> [WHAT THIS TASK INVOLVES]
Carry on the notebook on segmenting text data from the point where it ends.

# Segment text data

This notebook shows some methods to segment text data

In [None]:
#!pip install pandas pyarrow

## Load the data

Global News Dataset : https://huggingface.co/datasets/NickyNicky/global-news-dataset

Download the dataset

In [None]:
!mkdir -p data
!wget -O data/train-00000-of-00001.parquet https://huggingface.co/datasets/NickyNicky/global-news-dataset/resolve/main/data/train-00000-of-00001.parquet

In [None]:
ls data

In [None]:
import pandas as pd

In [None]:
df_raw = pd.read_parquet("data/train-00000-of-00001.parquet")
df_raw.head(3)

In [None]:
print(df_raw.shape)

Management : remove empty rows

In [None]:
df = df_raw[df_raw["full_content"].notna()]
df.shape

## Sometime, we need shorter texts (context windows)

Let's say we are using Camembert

Context windows : 512

Estimate the tokens

In [None]:
from transformers import AutoTokenizer

tokenizer = AutoTokenizer.from_pretrained("camembert-base")

text = df["full_content"].iloc[0]

tokens = tokenizer.tokenize(text)
token_count = len(tokens)

> [EXTRACTED ENTRIES]
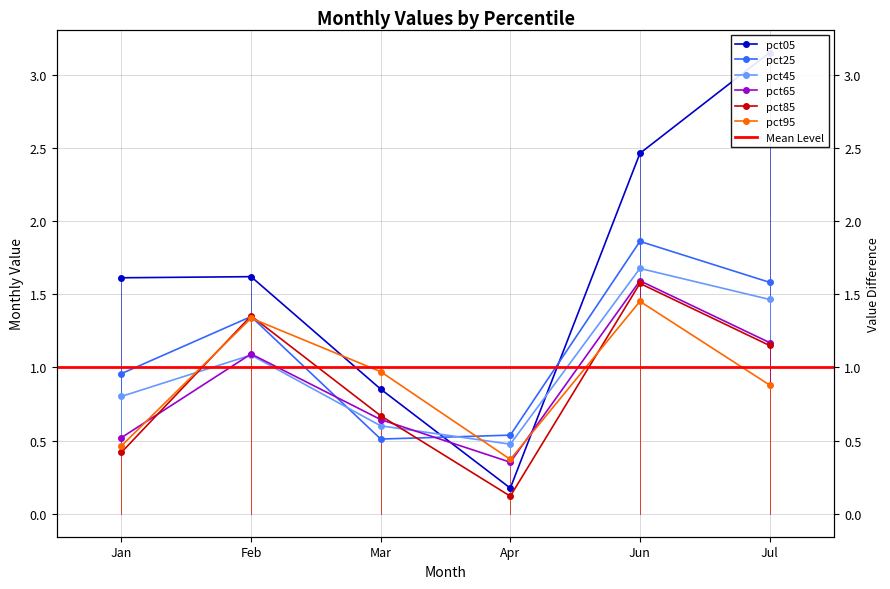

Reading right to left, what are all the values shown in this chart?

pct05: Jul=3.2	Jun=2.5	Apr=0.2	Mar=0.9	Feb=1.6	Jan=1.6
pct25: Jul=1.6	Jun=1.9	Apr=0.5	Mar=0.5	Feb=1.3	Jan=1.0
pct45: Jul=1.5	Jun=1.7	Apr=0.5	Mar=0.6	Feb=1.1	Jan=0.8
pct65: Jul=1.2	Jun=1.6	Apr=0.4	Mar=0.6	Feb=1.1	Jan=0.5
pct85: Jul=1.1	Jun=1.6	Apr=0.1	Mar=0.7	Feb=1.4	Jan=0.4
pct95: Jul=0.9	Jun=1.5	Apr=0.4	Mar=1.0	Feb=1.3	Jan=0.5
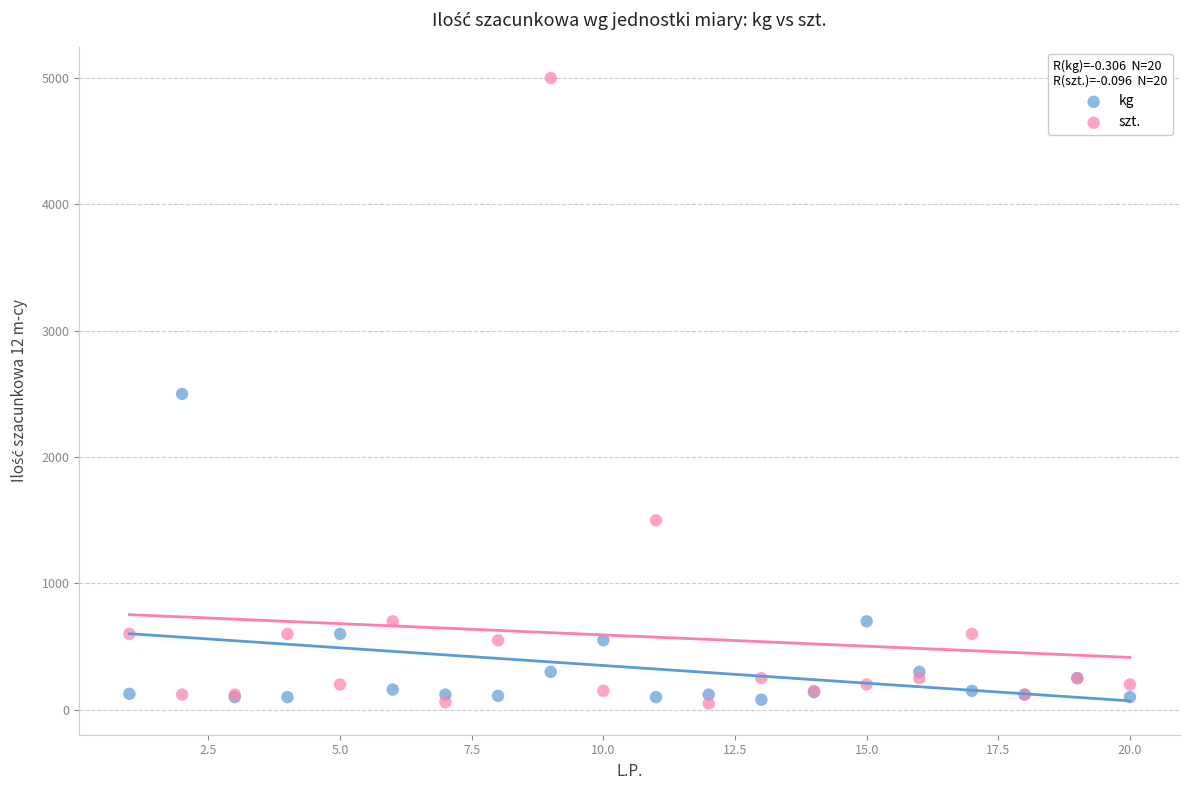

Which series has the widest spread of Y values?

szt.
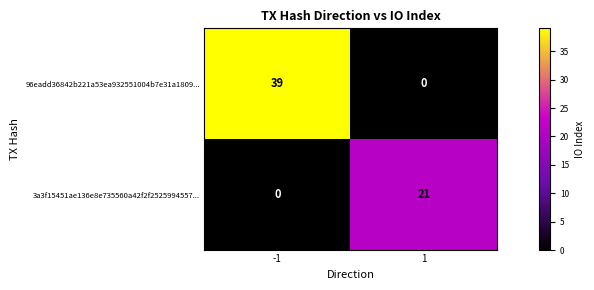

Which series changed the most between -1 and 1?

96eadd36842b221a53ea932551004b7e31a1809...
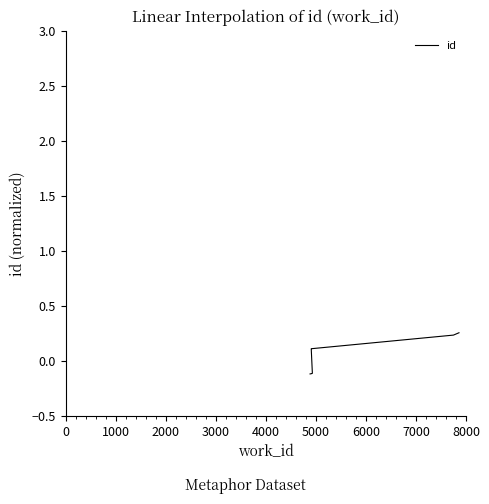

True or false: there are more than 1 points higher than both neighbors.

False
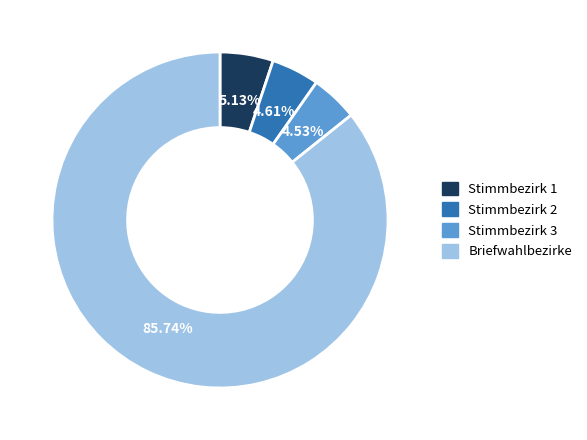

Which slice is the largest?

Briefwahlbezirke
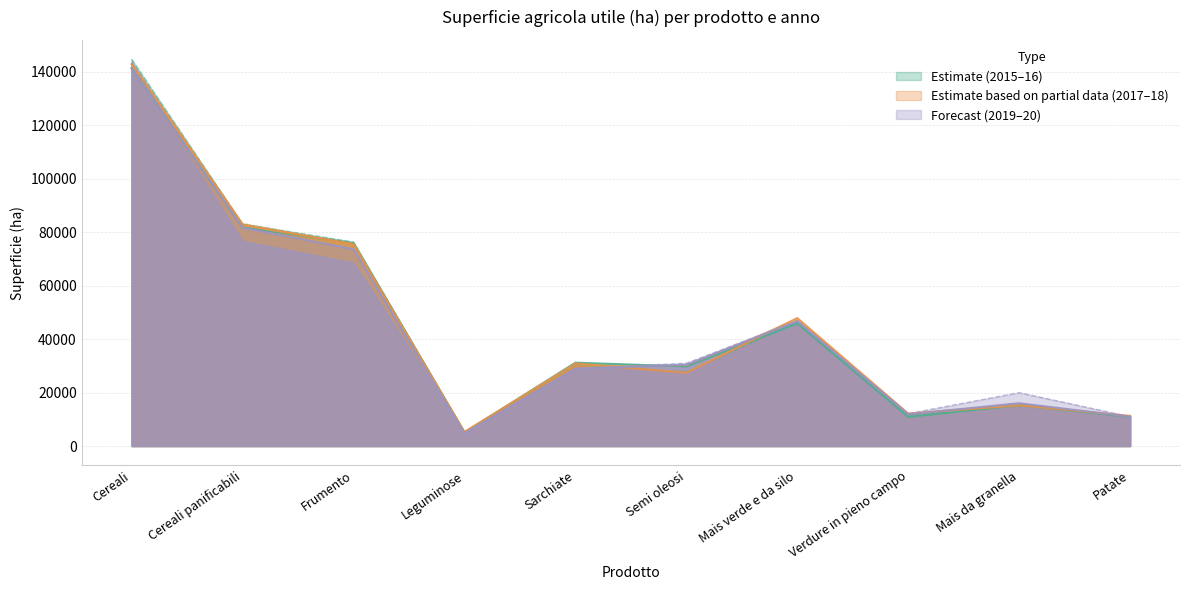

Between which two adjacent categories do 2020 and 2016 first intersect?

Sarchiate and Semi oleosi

==

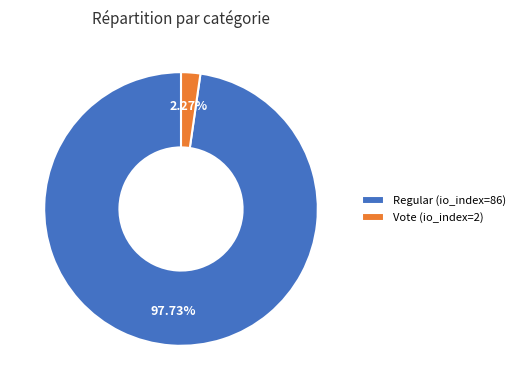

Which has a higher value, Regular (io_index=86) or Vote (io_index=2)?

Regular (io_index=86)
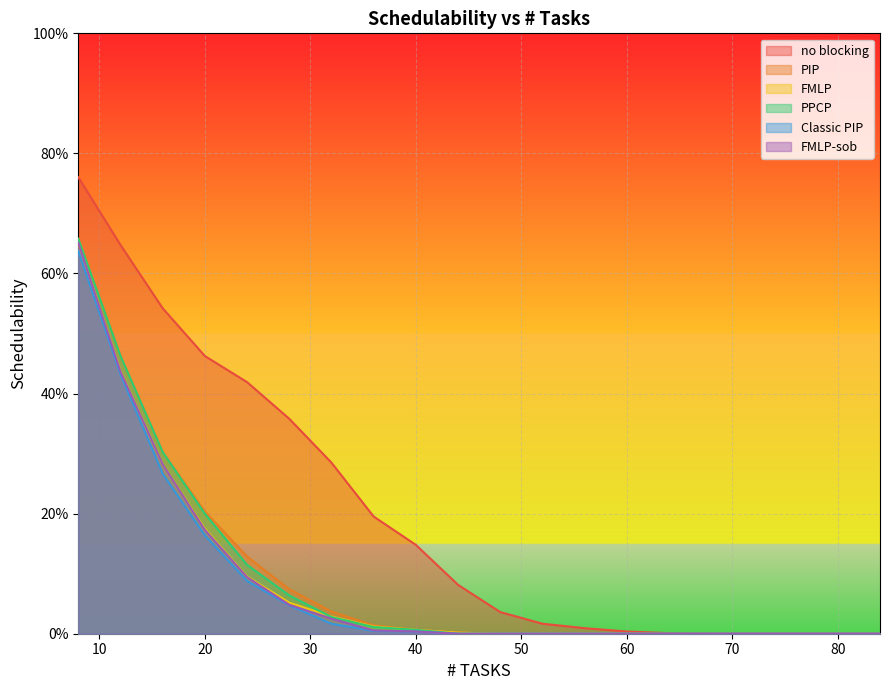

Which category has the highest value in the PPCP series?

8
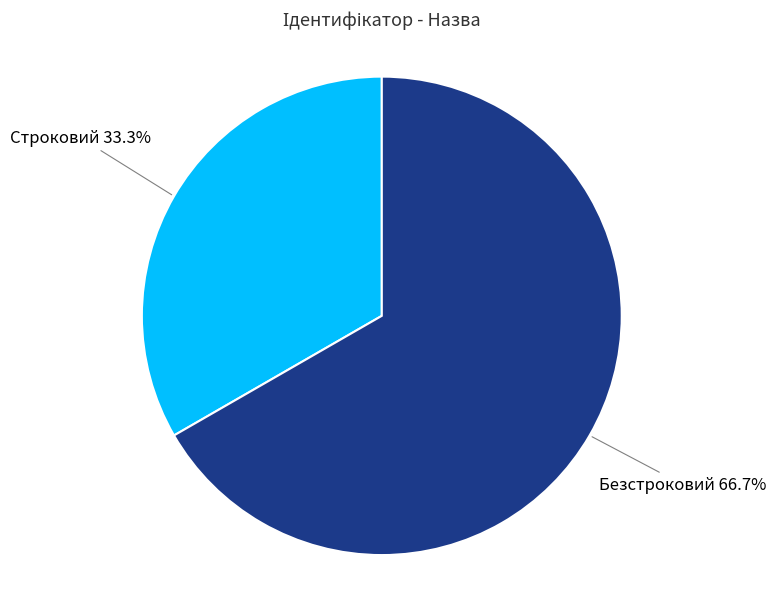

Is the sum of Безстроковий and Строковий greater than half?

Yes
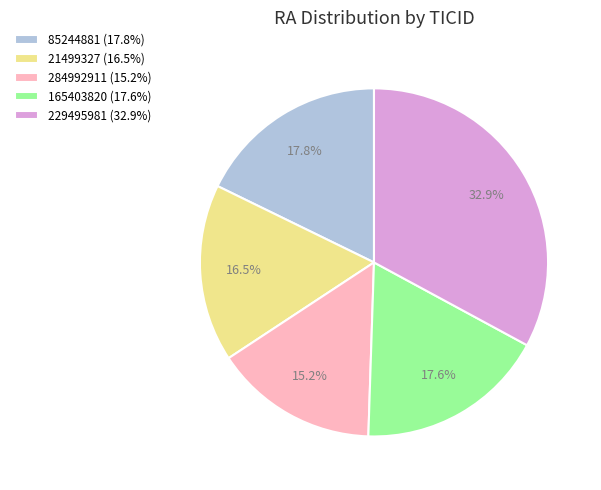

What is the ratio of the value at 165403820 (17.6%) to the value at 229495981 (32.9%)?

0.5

> [OUTPUT OF THE EXERCISE]
print(f"Number of tokens: {token_count}")

In [None]:
df["full_content"].sample(1000).apply(lambda x : len(tokenizer.tokenize(x))).describe()

We will need to divide

## How to divide a text ?

### Divide by sentence

### Brut force method

with a rule of thumb for instance

In [None]:
def chuck_text_context_window(text, max_length_token=512, letters_per_token=4):
    """
    Cut the text into chunks of max_length.
    """
    length = max_length_token * letters_per_token
    return [text[i:i + length] for i in range(0, len(text), length)]


And explode with the id of the article

In [None]:
df_ss = df.sample(5)
df_ss["chunk_cw"] = df_ss["full_content"].apply(chuck_text_context_window)
df_ss.explode(column="chunk_cw")[["article_id","chunk_cw"]]

You can do it better with a tokenizer to count exactly what you want

Same for paragraph : you need to define what is a paragraph. In our case, it is a line break.

In [None]:
def chunk_paragraphs(text):
    """
    Cut the text into paragraphs.
    """
    return text.split("\n")

In [None]:
df_ss = df.sample(5)
df_ss["chunk_cw"] = df_ss["full_content"].apply(chunk_paragraphs)
df_ss.explode(column="chunk_cw")[["article_id","chunk_cw"]]

If you want to divide by sentence

In [None]:
import nltk
nltk.download('punkt_tab')
from nltk.tokenize import sent_tokenize

sentences = sent_tokenize(df.iloc[0]["full_content"], language="english")

for i, sent in enumerate(sentences, 1):
    print(f"Sentence {i}: {sent}")

Or use Spacy with a model

In [None]:
#!pip install spacy
#!python -m spacy download en_core_web_trf

In [None]:
import spacy
nlp = spacy.load("en_core_web_trf")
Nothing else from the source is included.